▶ _EXERCISE BRIEF_:
Which lines of the listing below contain the word "Rurales"? Copy each of them.

══════

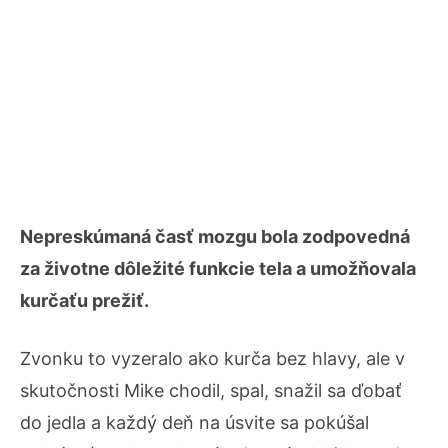
Nepreskúmaná časť mozgu bola zodpovedná
za životne dôležité funkcie tela a umožňovala
kurčaťu prežiť.
Zvonku to vyzeralo ako kurča bez hlavy, ale v
skutočnosti Mike chodil, spal, snažil sa ďobať
do jedla a každý deň na úsvite sa pokúšal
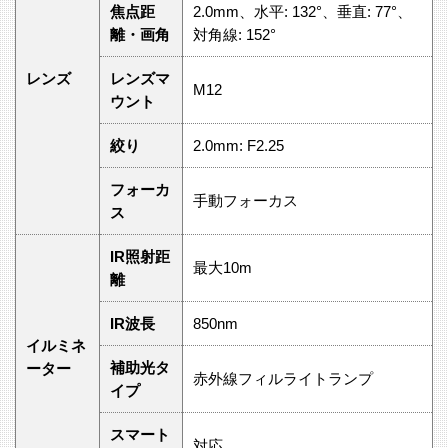
焦点距
2.0mm、水平: 132°、垂直: 77°、
離・画角
対角線: 152°
レンズ
レンズマ
M12
ウント
絞り
2.0mm: F2.25
フォーカ
手動フォーカス
ス
IR照射距
最大10m
離
IR波長
850nm
イルミネ
補助光タ
ーター
赤外線フィルライトランプ
イプ
スマート
対応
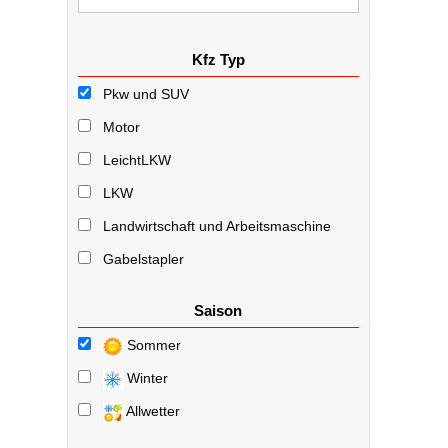
Kfz Typ
Pkw und SUV
Motor
LeichtLKW
LKW
Landwirtschaft und Arbeitsmaschine
Gabelstapler
Saison
Sommer
Winter
Allwetter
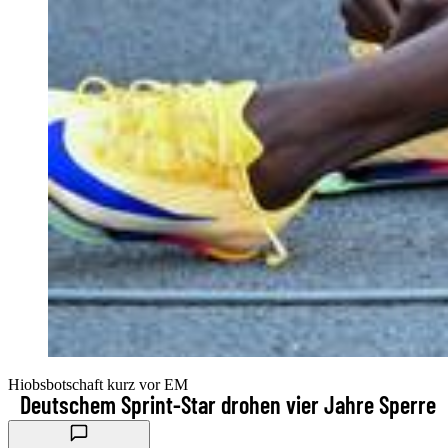
Hiobsbotschaft kurz vor EM
Deutschem Sprint-Star drohen vier Jahre Sperre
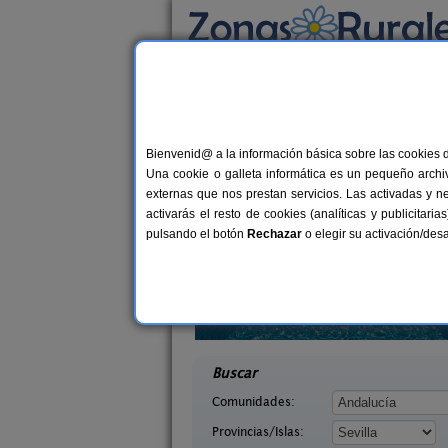
Busca por alojamiento
Alojamientos
>
Andalucía
>
Sevilla
> Escobar
Casas Rurales cerca
Bienvenid@ a la información básica sobre las cookies 
Una cookie o galleta informática es un pequeño archiv
externas que nos prestan servicios. Las activadas y n
activarás el resto de cookies (analíticas y publicita
pulsando el botón
Rechazar
o elegir su activación/de
Casas Rurales La Colina
36+
La Sentencia
Las Navas de La Concepción
12+3 pers.
desd
35 €
lla)
(Sevilla)
desde
Buscar
Comunidades:
Provincias/Islas:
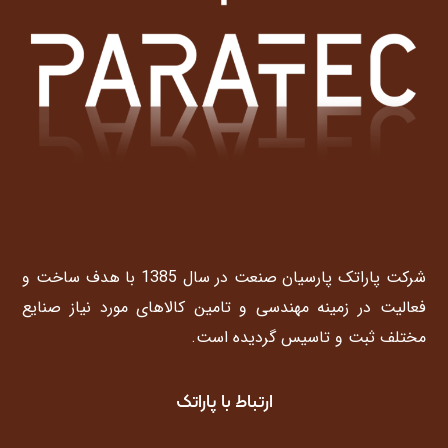
شرکت پاراتک پارسیان صنعت در سال 1385 با هدف ساخت و
فعالیت در زمینه مهندسی و تامین کالاهای مورد نیاز صنایع
مختلف ثبت و تاسیس گردیده است.
ارتباط با پاراتک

══════

▶ _PROBLEM SOLUTION_:
Casas Rurales cerca
Casas Rurales La Colina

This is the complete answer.